Organized by the celebrated explorer Roy Chapman Andrews and sponsored by the American Museum of Natural History, the Central Asiatic Expeditions consisted of five journeys into Mongolia and China, undertaken between 1922 and 1930. This extraordinary venture resulted in the first systematic study of what was then one of the earth’s least-known regions—the Gobi Desert. Audacious in concept, brilliantly planned and executed, the Central Asiatic Expeditions constituted the largest, best-equipped, and most costly program of land-based exploration ever launched from the United States up to that time. The budget totaled nearly $700,000—an unprecedented sum for such a project—and at the height of the most ambitious season, in 1925, the expedition included fourteen scientists and technicians, twenty-six native assistants, five touring cars, two trucks, and a caravan of one hundred twenty-five camels.
Using automobiles and supported by camel caravans that dropped fuel and supplies at rendezvous points, Andrews covered vast sections of the Gobi with a speed and efficiency never previously attained in desert terrain. Even by today’s standards, the geographical range and scientific achievements of these expeditions were impressive. Among the discoveries were rich fossil deposits that contained an enormous variety of extinct animals and plants, including the now-famous dinosaur eggs laid by a creature known as Protoceratops, which lived approximately 100,000,000 years ago. Excavations at numerous archeological sites yielded a wealth of artifacts relating to Paleolithic, Neolithic, and historical cultures. Extensive studies were made of Mongolia’s geology, an immense area of the Gobi was accurately mapped for the first time, and thousands of zoological and botanical specimens were collected.

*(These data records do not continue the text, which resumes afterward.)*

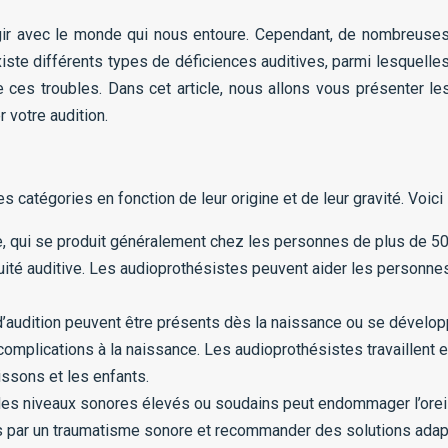
agir avec le monde qui nous entoure. Cependant, de nombreuse
 existe différents types de déficiences auditives, parmi lesquelle
 ces troubles. Dans cet article, nous allons vous présenter le
 votre audition.
catégories en fonction de leur origine et de leur gravité. Voici 
âge, qui se produit généralement chez les personnes de plus de 50 
cuité auditive. Les audioprothésistes peuvent aider les personne
’audition peuvent être présents dès la naissance ou se développ
mplications à la naissance. Les audioprothésistes travaillent e
issons et les enfants.
s niveaux sonores élevés ou soudains peut endommager l’oreille 
par un traumatisme sonore et recommander des solutions adapté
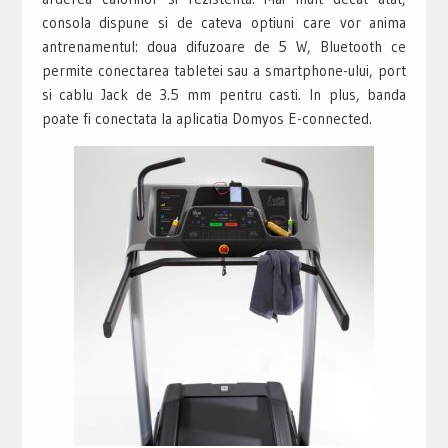
consola dispune si de cateva optiuni care vor anima
antrenamentul: doua difuzoare de 5 W, Bluetooth ce
permite conectarea tabletei sau a smartphone-ului, port
si cablu Jack de 3.5 mm pentru casti. In plus, banda
poate fi conectata la aplicatia Domyos E-connected.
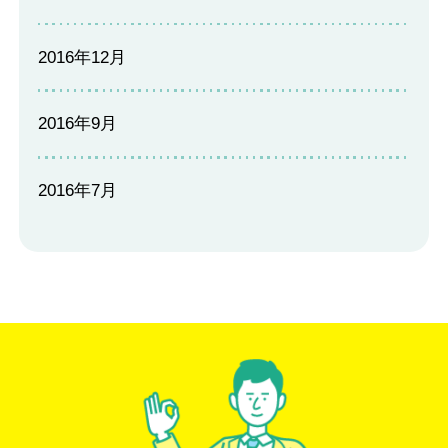
2016年12月
2016年9月
2016年7月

These accomplishments often involved serious risks. In addition to natural hazards posed by the Gobi’s harsh environment, Andrews and his companions had to contend with Mongol bandits, Chinese civil wars, and severe political harassment. Eventually, they were even thrust into the forefront of Sino-American relations when the project became the target of antiforeign sentiment in China. Indeed, at the conclusion of the 1928 season the expedition’s collections—eighty-seven crates of fossils from Inner Mongolia—were temporarily confiscated by a militant group called the Committee for the Preservation of Ancient Objects; and only after prolonged negotiations between the American Museum, the Department of State, and the Chinese government was Andrews permitted to return to the field in 1930, when the events described in the following article occurred.

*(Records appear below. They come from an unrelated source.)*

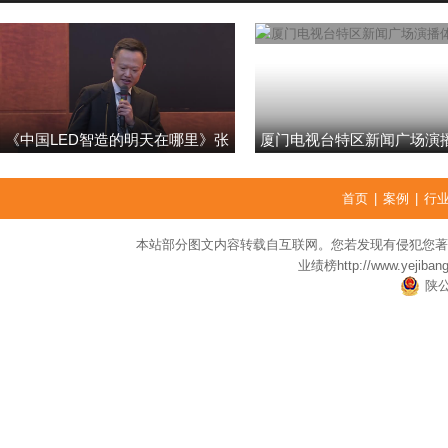
《中国LED智造的明天在哪里》张
厦门电视台特区新闻广场演
强
首页
|
案例
|
行
本站部分图文内容转载自互联网。您若发现有侵犯您著
业绩榜
http://www.yejiban
陕公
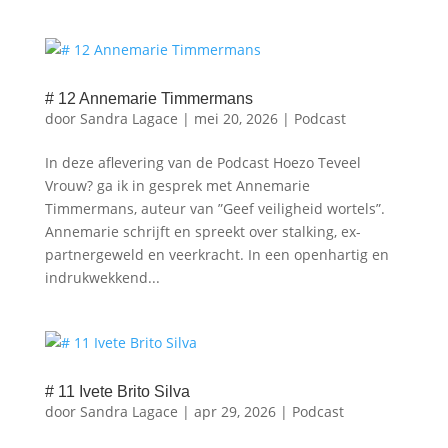
# 12 Annemarie Timmermans
door
Sandra Lagace
|
mei 20, 2026
|
Podcast
In deze aflevering van de Podcast Hoezo Teveel
Vrouw? ga ik in gesprek met ⁠⁠Annemarie
Timmermans⁠⁠, auteur van ⁠⁠”Geef veiligheid wortels”⁠.
Annemarie schrijft en spreekt over stalking, ex-
partnergeweld en veerkracht. In een openhartig en
indrukwekkend...
# 11 Ivete Brito Silva
door
Sandra Lagace
|
apr 29, 2026
|
Podcast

Unfortunately, 1930 proved to be the final season for the Central Asiatic Expeditions; despite a concerted effort by Andrews to continue his explorations, subsequent political developments in eastern Asia made further work impossible. “We had barely scratched the surface of the Gobi’s secrets,” he later wrote; and in terms of paleontology at least, this statement was remarkably prophetic. Intensive research conducted since World War II by Russian, Mongol, and Polish scientists has established the Gobi as one of the world’s most prolific fossil-hunting grounds—a fact Andrews had suspected as early as 1918 when he first began formulating plans for his historic venture. —Charles Gallenkamp, author of Dragon Hunter, a biography of Andrews.
I used to believe that conducting explorations in the field was child’s play in comparison to the difficulties of financing an expedition. But searching for the elusive dollar in the canon of Wall Street is infinitely less nerve-racking than trying to steer a safe course for an expedition’s ship between the rocks of Oriental diplomacy. Disturbed internal conditions are fluctuating politics present an almost insurmountable wall to the foreign explorer. Weeks and often many months are required before permission can be obtained to go into the field.
The Central Asiatic Expedition was fortunate in being able to continue its work in 1930, after a year’s delay due to Chinese objections. Official sanction, however, was not finally obtained until the middle of May, and we could not leave for Mongolia until the 20th of that month—just five weeks later than in previous years. A consultation decided us to send the camels to the place just south of the Outer Mongolian frontier, where we had discovered a jaw of the extraordinary shovel-tusked mastodon in the autumn of 1928. We had only partly explored that region and we hoped for great things in a more intensive study.